Submitted to: International Conference on Precision Agriculture Abstracts & Proceedings
Publication Type: Proceedings
Publication Acceptance Date: 8/25/2006
Publication Date: 11/26/2006
Citation: Yang, C., Everitt, J.H., Bradford, J.M. 2006. Using hyperspectral imagery and spectral unmixing techniques for mapping grain sorghum yield variability. International Conference on Precision Agriculture Abstracts & Proceedings. CDROM.

Interpretive Summary: Spectral unmixing is an image processing technique used to quantify canopy abundance within each pixel and has the potential for mapping crop yield variability. This study applied linear spectral unmixing to hyperspectral imagery to generate crop plant and soil abundance images.
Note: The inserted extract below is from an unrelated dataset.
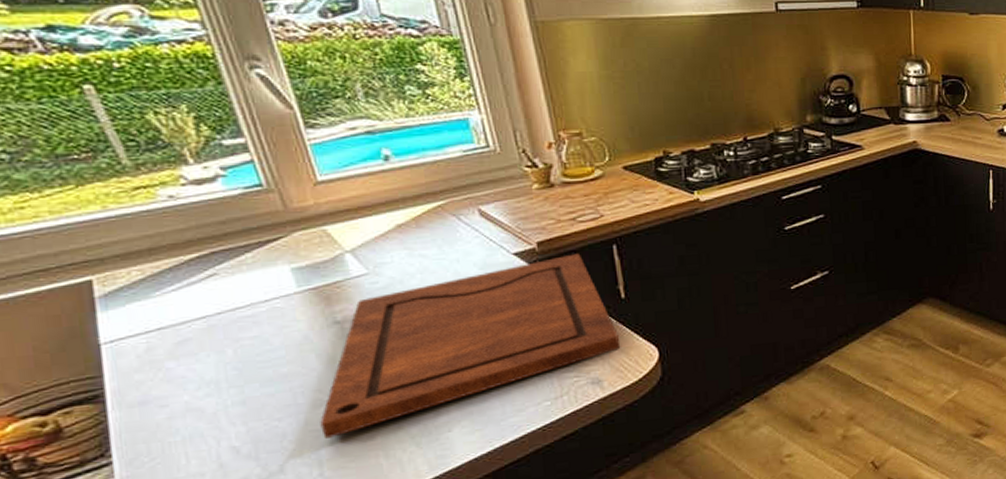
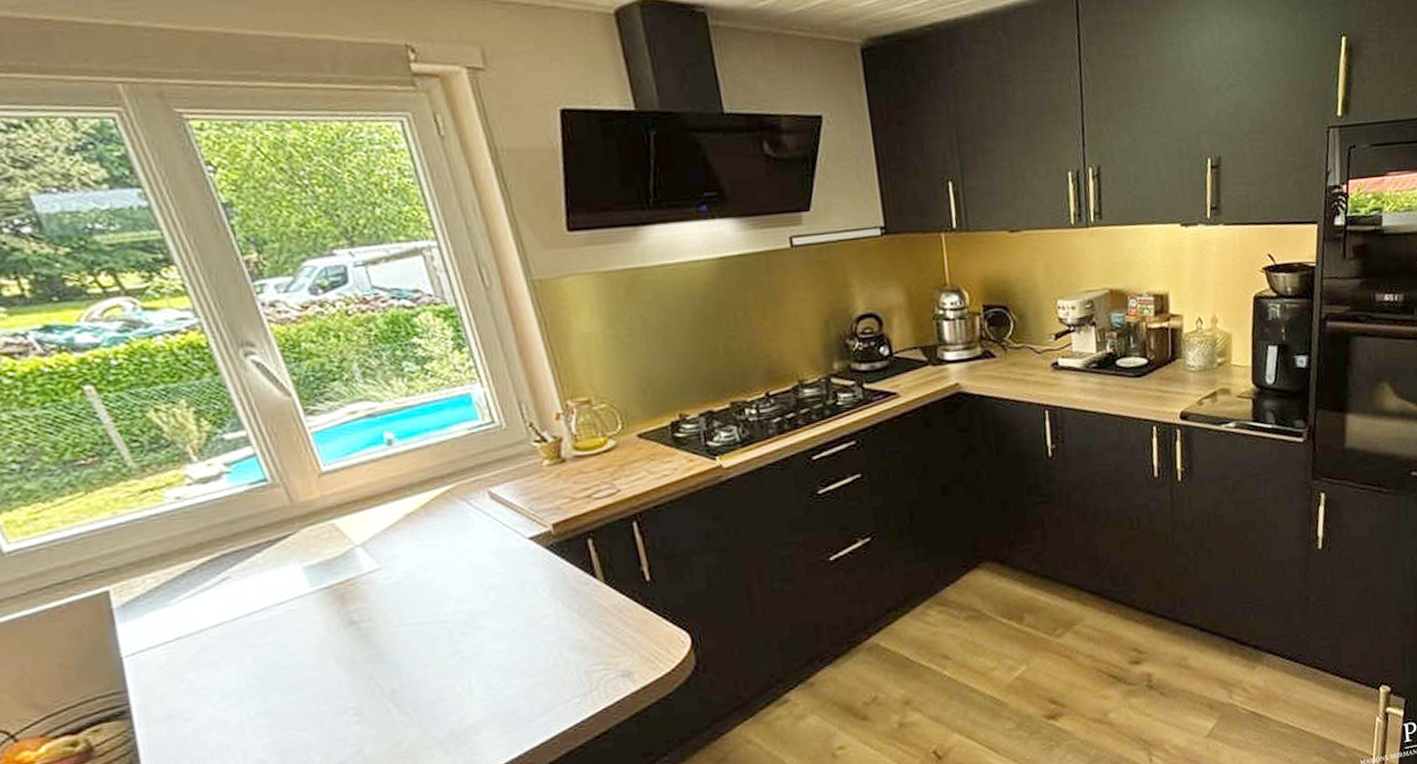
cutting board: present [320,253,621,438] -> none [344,533,650,747]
These abundance images were significantly related to grain yield monitor data and had better correlations with yield than the majority of the normalized difference vegetation indices derived from the hyperspectral imagery. These results indicate that linear spectral unmixing techniques can be used alone or in conjunction with vegetation indices for quantifying crop canopy cover and mapping yield variability.
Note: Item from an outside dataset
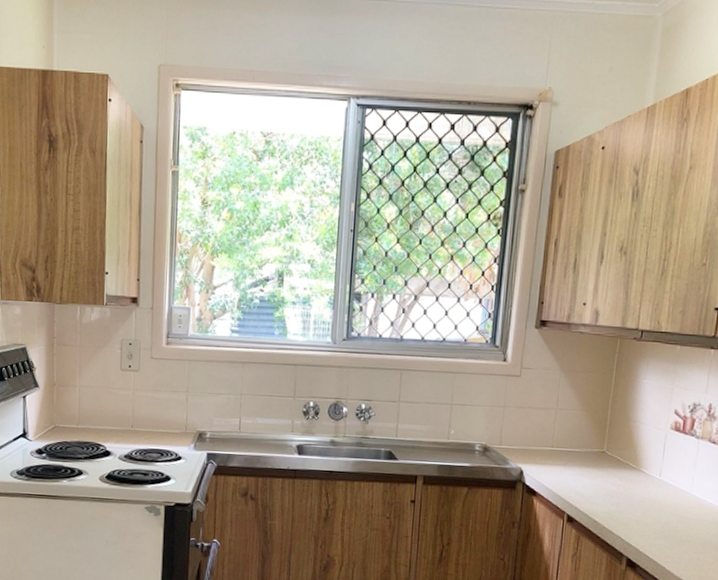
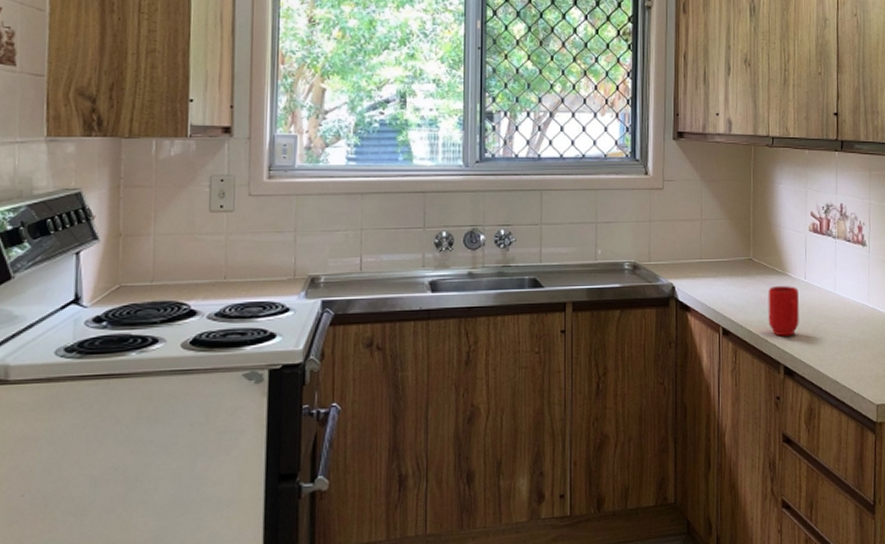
mug: none [615,480,652,530] -> present [768,286,799,336]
Technical Abstract: Vegetation indices derived from remotely sensed imagery are commonly used to estimate crop yields. Spectral unmixing techniques provide an alternative approach to quantifying crop canopy abundance within each pixel and have the potential for mapping crop yield variability. The objective of this study was to apply linear spectral unmixing techniques to airborne hyperspectral imagery for estimating grain sorghum yield variability. Airborne hyperspectral imagery and yield monitor data collected from two grain sorghum fields were used for this study. Both unconstrained and constrained linear spectral unmixing models with 28 plant and soil spectrum pairs as endmembers were applied to the hyperspectral imagery to generate crop plant and soil abundance images. Statistical analysis showed that yield was significantly related to plant and soil abundances. Moreover, unconstrained plant abundance provided essentially the same r-values with yield among the 28 endmember pairs. Although unconstrained soil abundance and constrained plant/soil abundance provided better r-values for some endmember pairs, the r-values were sensitive to the choice of endmember spectra. For comparison, all 5,151 possible narrow-band normalized difference vegetation indices (NDVIs) were calculated from the 102-band images and related to yield. Results showed that the best plant and soil abundances provided higher r-values than 96.3% and 99.9% of all the NDVIs for fields 1 and 2, respectively, though the best NDVIs had higher correlations than the best abundances. Like NDVIs, spectral unmixing is another tool to reduce a hyperspectral image to a single layer image. Since plant abundance can better represent yield variability than most narrow-band NDVIs, it can be used as a relative yield map especially when yield data are not available. These results indicate that spectral unmixing applied to hyperspectral imagery can be a useful tool for mapping crop yield variability.